When going solo, the respective band member usually takes one of two paths: breaking entirely free from his or her band’s sound (The Postal Service) or running away with the same aesthetic for solo fame (Beyonce). Graham Wright, a quarter of Tokyo Police Club, finds a middle approach to the extremes with his first full-length solo album, Shirts vs. Skins.

There’s still the hyper-pop energy of Tokyo Police Club. In “Heavens Just for Movie Makers,” the drum hits are tight, the guitars peppy, the vocals bright. The song answers the dreams of music supervisors looking for a song to put a hip television show everywhere.

Wright, however, reveals his outsized musical ambitions and surreal lyrics. In opener, “Chucklefucks,” he adds pounding electric flourishes to the staccato piano chords and jamming maracas.

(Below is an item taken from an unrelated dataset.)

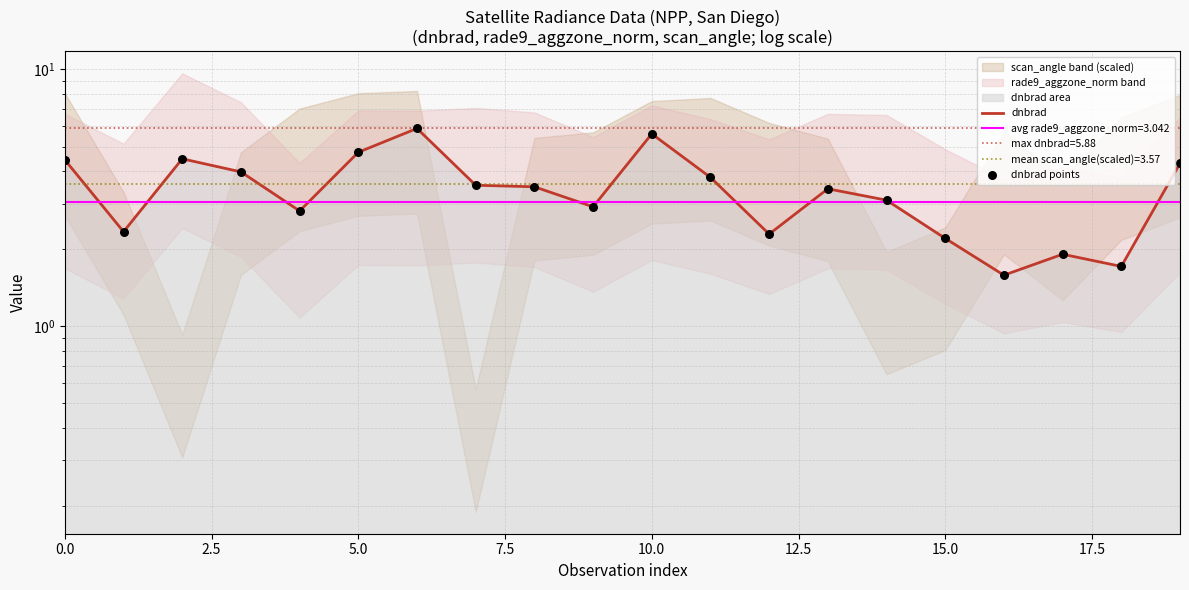

Which series contains the highest Y value?

dnbrad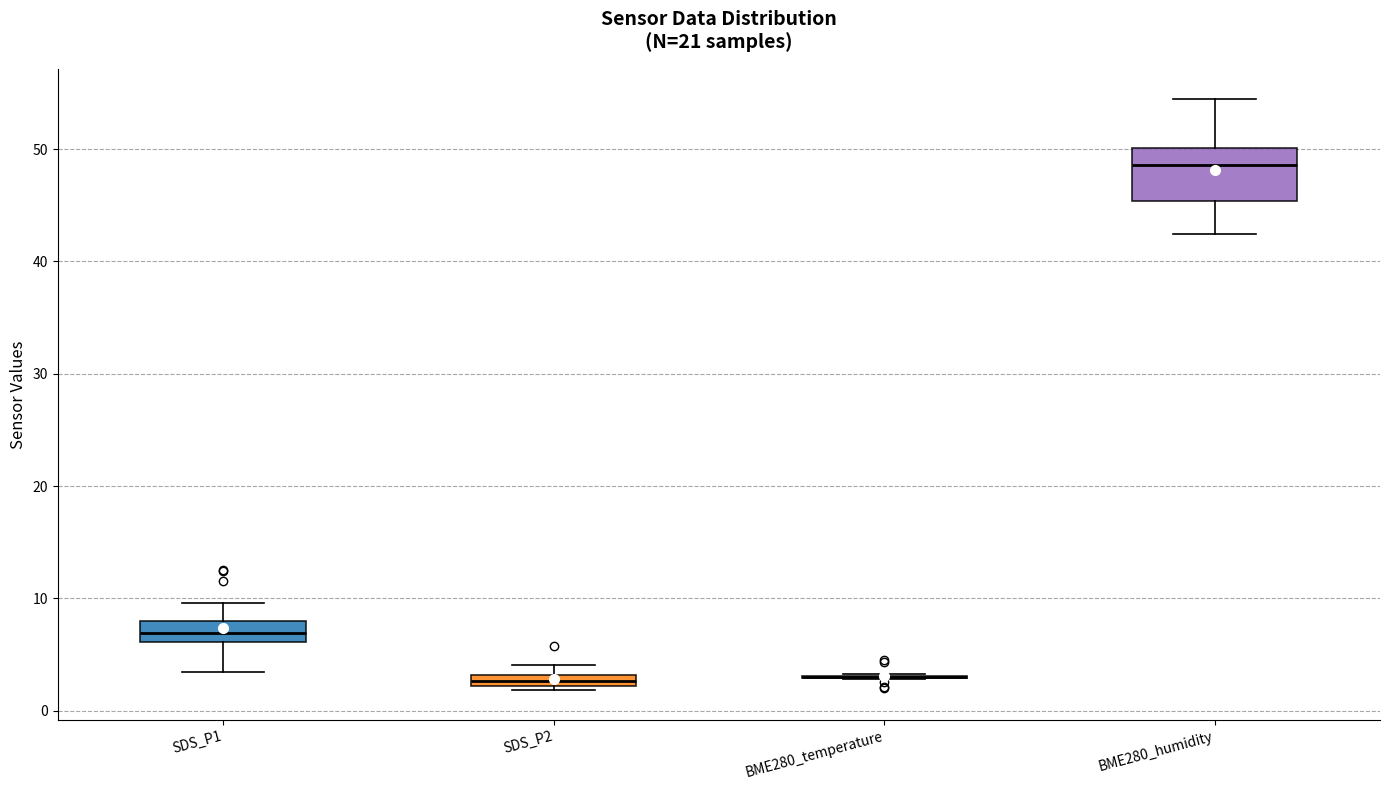

Comparing the boxes themselves (not the whiskers), which one is the tallest?

BME280_humidity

Elsewhere, he strums an acoustic guitar (and a few times, blows harmonica) while his quivering vocals wonder what happened to his girlfriend (“Did you look back when you walked away? I got to know”).

Written after a breakup, Shirts vs. Skins is the album from a guy who’s trying to come to grips with being alone and articulating it in the wittiest way possible. With his Willie Nelson impression in the seemingly jolly, “Something Stupid,” he sings, “I heard you something stupid, why oh why am I not surprised.”

The contrast between the pained lyrics and the innocuous music makes Shirts vs. Skins an entertaining listen. Hell, his former girlfriend may find herself tapping her foot along.